*** Opening Data shown ***

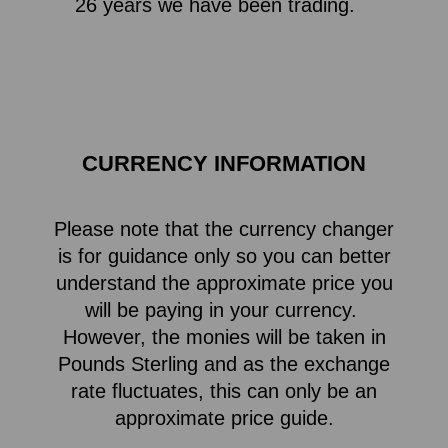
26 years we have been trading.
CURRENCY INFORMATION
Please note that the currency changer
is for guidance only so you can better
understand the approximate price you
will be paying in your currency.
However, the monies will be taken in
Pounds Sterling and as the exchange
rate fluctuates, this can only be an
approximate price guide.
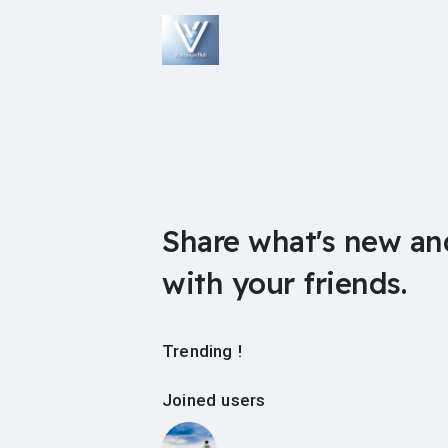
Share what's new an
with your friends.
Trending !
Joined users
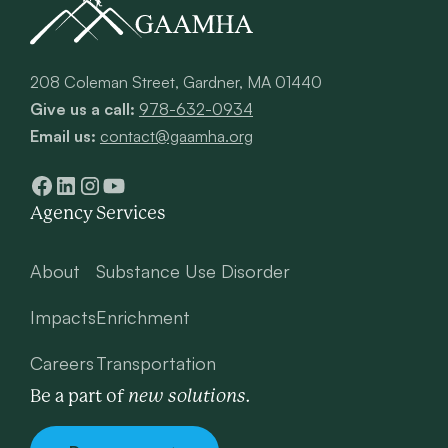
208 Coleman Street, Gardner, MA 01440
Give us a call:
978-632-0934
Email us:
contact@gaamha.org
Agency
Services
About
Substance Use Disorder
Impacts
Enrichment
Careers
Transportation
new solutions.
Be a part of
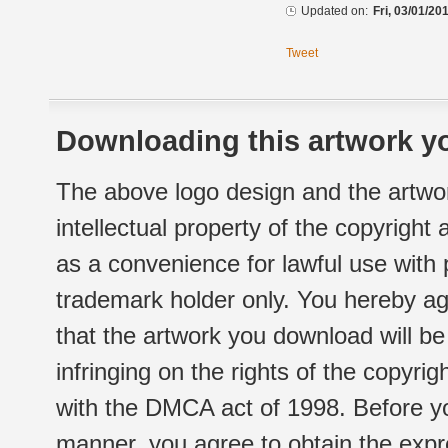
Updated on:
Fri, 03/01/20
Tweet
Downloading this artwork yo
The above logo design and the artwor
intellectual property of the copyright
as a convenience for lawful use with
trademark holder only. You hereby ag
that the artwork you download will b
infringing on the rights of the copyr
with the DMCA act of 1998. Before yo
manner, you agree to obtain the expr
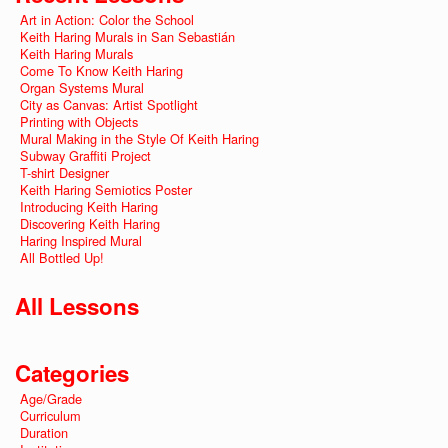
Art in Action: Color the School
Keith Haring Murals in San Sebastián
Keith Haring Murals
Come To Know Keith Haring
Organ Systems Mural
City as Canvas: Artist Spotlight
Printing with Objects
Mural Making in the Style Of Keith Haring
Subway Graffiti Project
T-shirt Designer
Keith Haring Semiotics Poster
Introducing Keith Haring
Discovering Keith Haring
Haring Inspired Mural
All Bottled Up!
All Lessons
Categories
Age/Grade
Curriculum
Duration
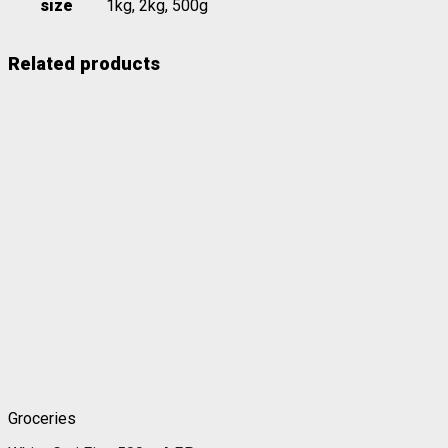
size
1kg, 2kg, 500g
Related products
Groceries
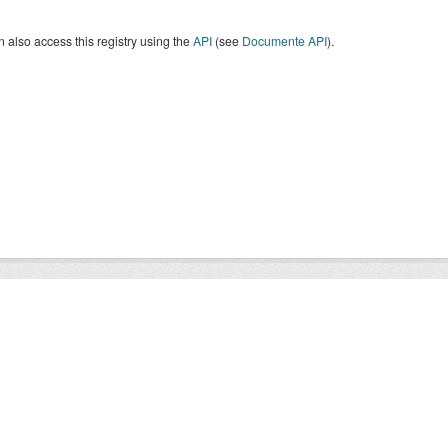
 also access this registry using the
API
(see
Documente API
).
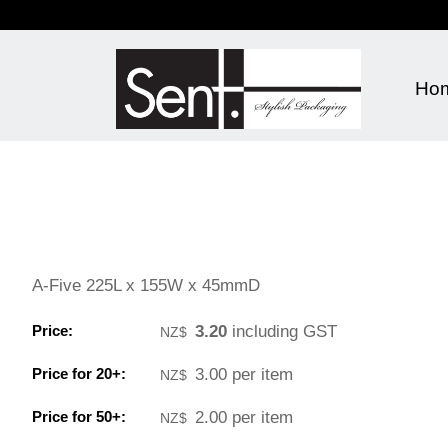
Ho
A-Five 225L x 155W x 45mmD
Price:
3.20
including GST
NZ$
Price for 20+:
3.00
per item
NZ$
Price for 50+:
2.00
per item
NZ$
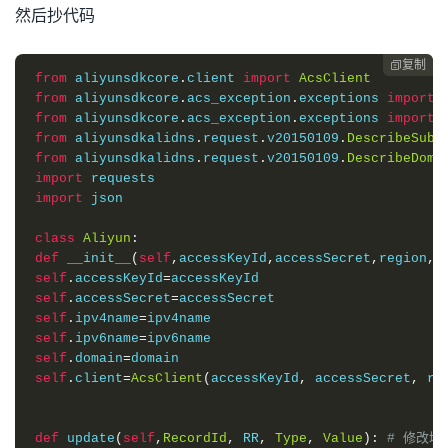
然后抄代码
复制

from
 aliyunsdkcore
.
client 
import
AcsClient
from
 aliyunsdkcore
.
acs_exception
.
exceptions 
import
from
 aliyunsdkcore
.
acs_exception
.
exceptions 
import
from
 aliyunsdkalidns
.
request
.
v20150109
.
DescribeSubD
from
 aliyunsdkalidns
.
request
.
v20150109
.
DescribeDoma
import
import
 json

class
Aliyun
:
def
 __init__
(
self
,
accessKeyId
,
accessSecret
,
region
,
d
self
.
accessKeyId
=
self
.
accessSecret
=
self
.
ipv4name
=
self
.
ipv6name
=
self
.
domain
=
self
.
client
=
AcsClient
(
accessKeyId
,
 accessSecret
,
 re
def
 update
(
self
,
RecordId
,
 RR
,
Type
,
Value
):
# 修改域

*** Closing Data shown ***

=== Exercise requirements ===
Tally how many lines of the listing above contain the string "that". Reply with the number alone.

=== Answer for the task ===
2